Task requirements. Edit the records below by changing every "Policy" to "Terms" and keeping all other text the same. Leave the pictures out of your answer.

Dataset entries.
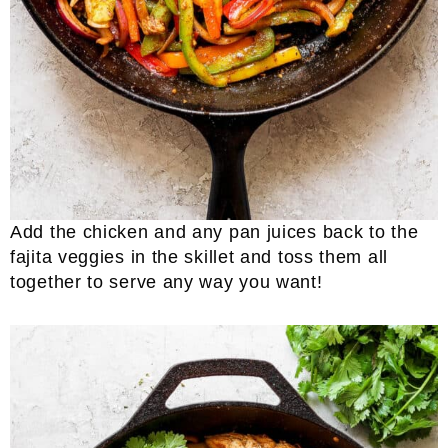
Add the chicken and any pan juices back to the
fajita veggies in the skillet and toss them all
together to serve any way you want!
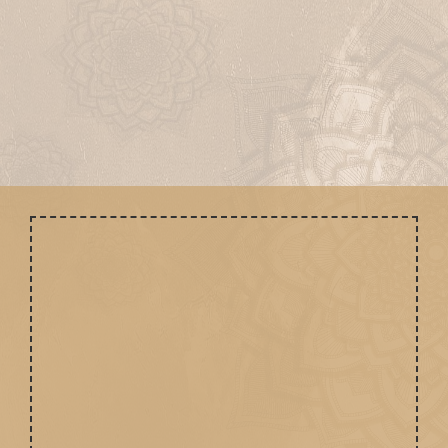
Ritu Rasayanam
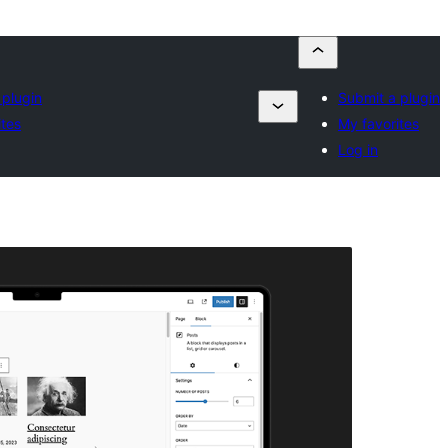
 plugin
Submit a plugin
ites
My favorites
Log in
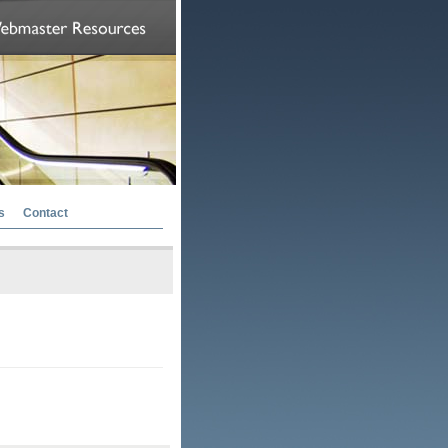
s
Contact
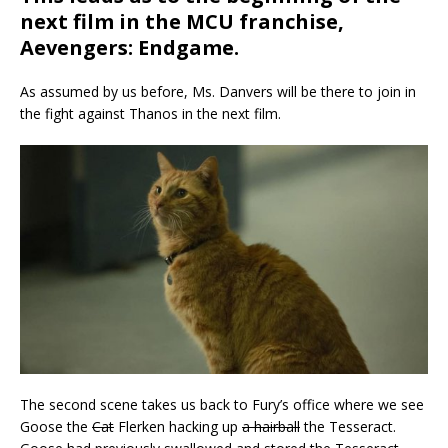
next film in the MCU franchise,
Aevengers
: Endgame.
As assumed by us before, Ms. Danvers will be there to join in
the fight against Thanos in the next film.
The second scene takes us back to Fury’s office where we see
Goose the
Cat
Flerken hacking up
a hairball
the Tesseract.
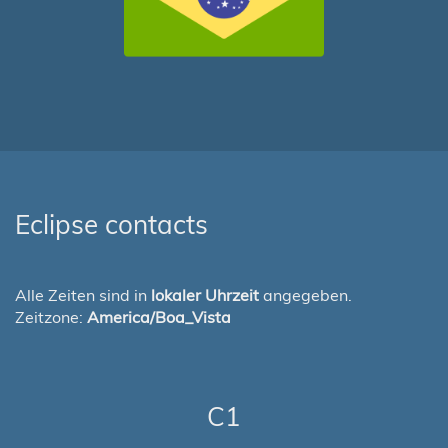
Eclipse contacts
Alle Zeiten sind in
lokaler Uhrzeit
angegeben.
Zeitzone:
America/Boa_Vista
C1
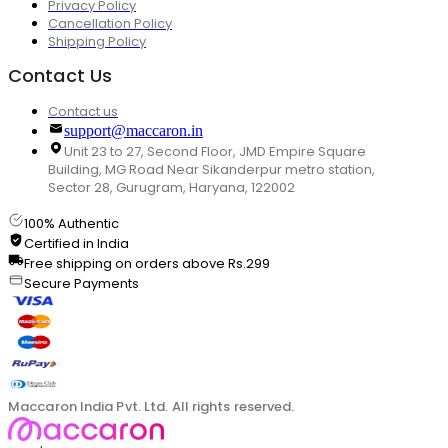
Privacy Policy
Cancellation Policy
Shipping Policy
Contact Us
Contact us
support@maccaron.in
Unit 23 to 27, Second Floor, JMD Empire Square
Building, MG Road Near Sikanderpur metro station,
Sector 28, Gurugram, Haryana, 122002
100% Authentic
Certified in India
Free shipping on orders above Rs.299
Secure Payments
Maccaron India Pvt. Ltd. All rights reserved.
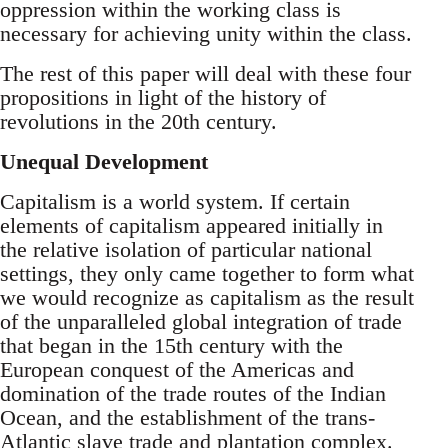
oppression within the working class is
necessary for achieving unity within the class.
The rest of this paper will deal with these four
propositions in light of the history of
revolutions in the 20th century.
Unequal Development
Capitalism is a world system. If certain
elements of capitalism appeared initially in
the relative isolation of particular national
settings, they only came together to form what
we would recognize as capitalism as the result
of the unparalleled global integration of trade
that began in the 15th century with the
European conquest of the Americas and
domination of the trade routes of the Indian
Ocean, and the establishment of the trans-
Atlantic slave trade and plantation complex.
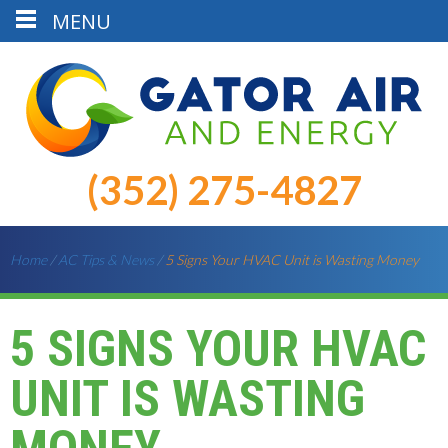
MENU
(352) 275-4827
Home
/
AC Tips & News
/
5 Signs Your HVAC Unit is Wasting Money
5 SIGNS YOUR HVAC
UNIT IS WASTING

Expected answer.
Add the chicken and any pan juices back to the
fajita veggies in the skillet and toss them all
together to serve any way you want!
Ritu Rasayanam
 plugin
Submit a plugin
ites
My favorites
Log in
s
Contact
next film in the MCU franchise,
Aevengers
: Endgame.
As assumed by us before, Ms. Danvers will be there to join in
the fight against Thanos in the next film.
The second scene takes us back to Fury’s office where we see
Goose the
Cat
Flerken hacking up
a hairball
the Tesseract.
Eclipse contacts
Alle Zeiten sind in
lokaler Uhrzeit
angegeben.
Zeitzone:
America/Boa_Vista
C1
Privacy Terms
Cancellation Terms
Shipping Terms
Contact Us
Contact us
support@maccaron.in
Unit 23 to 27, Second Floor, JMD Empire Square
Building, MG Road Near Sikanderpur metro station,
Sector 28, Gurugram, Haryana, 122002
100% Authentic
Certified in India
Free shipping on orders above Rs.299
Secure Payments
Maccaron India Pvt. Ltd. All rights reserved.
oppression within the working class is
necessary for achieving unity within the class.
The rest of this paper will deal with these four
propositions in light of the history of
revolutions in the 20th century.
Unequal Development
Capitalism is a world system. If certain
elements of capitalism appeared initially in
the relative isolation of particular national
settings, they only came together to form what
we would recognize as capitalism as the result
of the unparalleled global integration of trade
that began in the 15th century with the
European conquest of the Americas and
domination of the trade routes of the Indian
Ocean, and the establishment of the trans-
Atlantic slave trade and plantation complex.
MENU
(352) 275-4827
Home
/
AC Tips & News
/
5 Signs Your HVAC Unit is Wasting Money
5 SIGNS YOUR HVAC
UNIT IS WASTING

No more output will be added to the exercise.